◆ **Provided data**
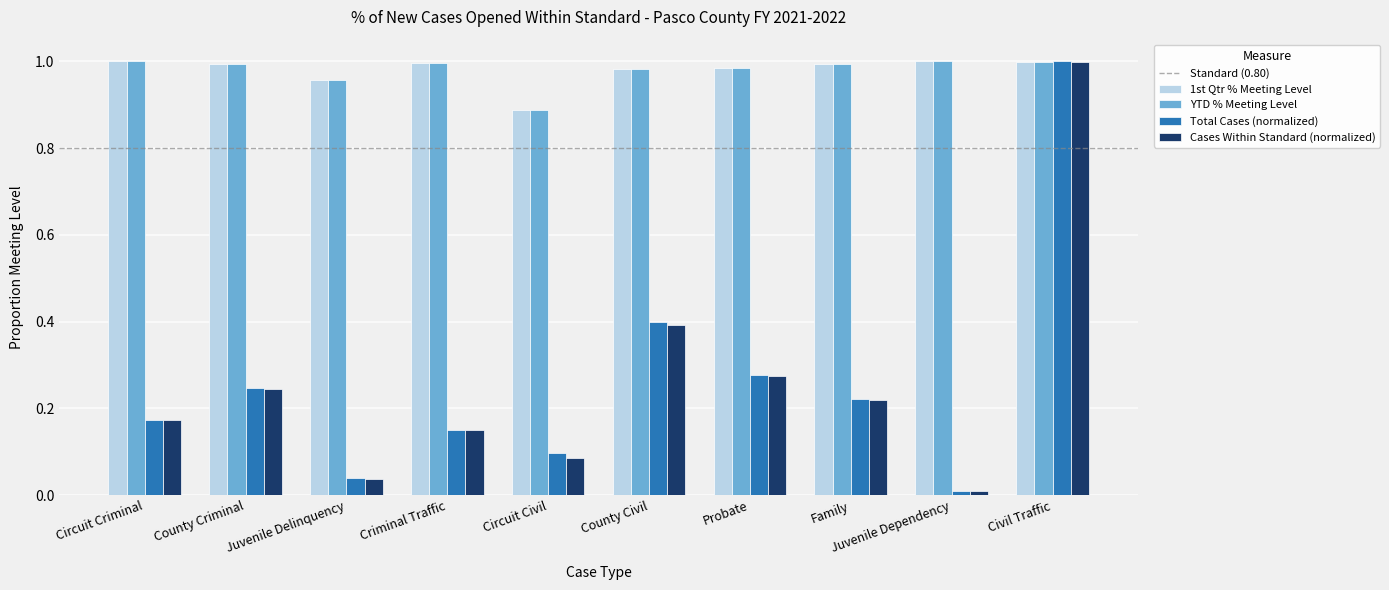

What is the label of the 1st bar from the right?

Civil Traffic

==

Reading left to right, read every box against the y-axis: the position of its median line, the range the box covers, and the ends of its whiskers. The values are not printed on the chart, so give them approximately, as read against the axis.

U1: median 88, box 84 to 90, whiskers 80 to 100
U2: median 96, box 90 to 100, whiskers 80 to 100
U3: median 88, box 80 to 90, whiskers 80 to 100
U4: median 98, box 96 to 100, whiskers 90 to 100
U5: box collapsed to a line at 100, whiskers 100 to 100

◆ **Task directions**
Copy out word for word the lines from the line containing "What is the" through the line containing "Civil Traffic", both included.

◆ **Exercise output**
What is the label of the 1st bar from the right?

Civil Traffic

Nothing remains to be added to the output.